The changes from the food industry are in response to the campaign against childhood obesity Michelle Obama began waging three years ago. More changes are in store.

About one-third of U.S. children are overweight or obese, which puts them at increased risk for any number of life-threatening illnesses, including diabetes, high blood pressure and heart disease.

While there is evidence of modest declines in childhood obesity rates in some parts of the country, the changes are largely because of steps taken before the first lady launched "Let's Move" in February 2010.

With the program entering its fourth year, Obama embarked Wednesday on a two-day promotional tour with stops in Mississippi, Illinois and Missouri. She has been talking up the program on daytime and late-night TV shows, on the radio and in public service announcements with Big Bird. She also plans discussions next week on Google and Twitter.

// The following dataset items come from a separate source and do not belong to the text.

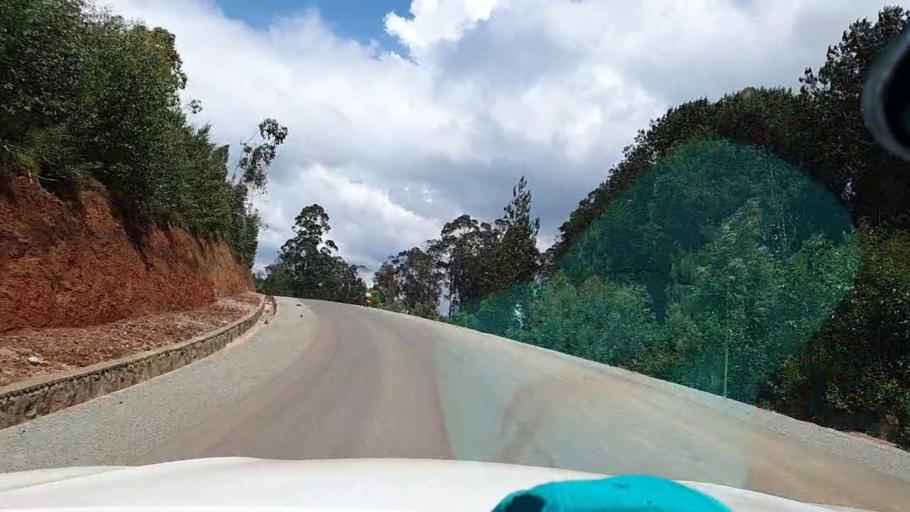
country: RW
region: Southern Province
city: Nzega
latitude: -2.6427
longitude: 29.5800
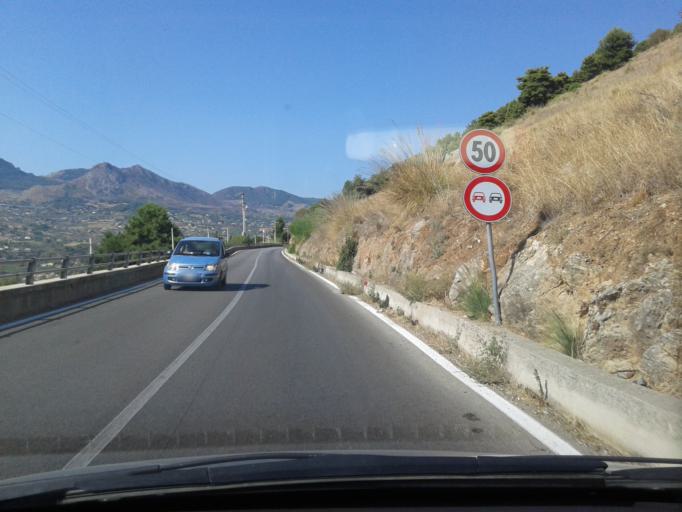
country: IT
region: Sicily
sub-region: Palermo
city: Cannizzaro-Favara
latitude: 38.0589
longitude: 13.2596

"We're starting to see some shifts in the trend lines and the data where we're starting to show some improvement," the first lady told SiriusXM host B. Smith in an interview broadcast Tuesday. "We've been spending a lot of time educating and re-educating families and kids on how to eat, what to eat, how much exercise to get and how to do it in a way that doesn't completely disrupt someone's life."

Conservatives accused Obama of going too far and dictating what people should -- and shouldn't -- eat after she played a major behind-the-scenes role in the passage in 2010 of a child nutrition law that required schools to make foods healthier. Former Alaska Gov. Sarah Palin, the Republican Party's vice presidential nominee in 2008, once brought cookies to a school and called the first lady's efforts a "nanny state run amok."

Other leaders in the effort, such as New York Mayor Michael Bloomberg, have felt the backlash, too. Last fall, Bloomberg helped enact the nation's first rule barring restaurants, cafeterias and concession stands from selling soda and other high-calorie drinks in containers larger than 16 ounces.

Despite the criticism, broad public support exists for some of the changes the first lady and the mayor are advocating, according to a recent Associated Press-NORC Center for Public Affairs Research poll.

More than eight in 10 of those surveyed, 84 percent, support requiring more physical activity in schools, and 83 percent favor government providing people with nutritional guidelines about diet and exercise. Seventy percent favor having restaurants put calorie counts on menus, and 75 percent consider being overweight and obesity a serious problem, according to the Nov. 21-Dec. 14 survey by telephone of 1,011 adults.

Food industry representatives say Obama has influenced their own efforts.

Mary Sophos of the Grocery Manufacturers Association, which represents the country's largest food companies, including General Mills and Kellogg's, said an industry effort to label food packages with nutritional content gained momentum after Obama attended one of their meetings in 2010.

"She's not trying to point fingers," Sophos said. "She's trying to get people to focus on solutions."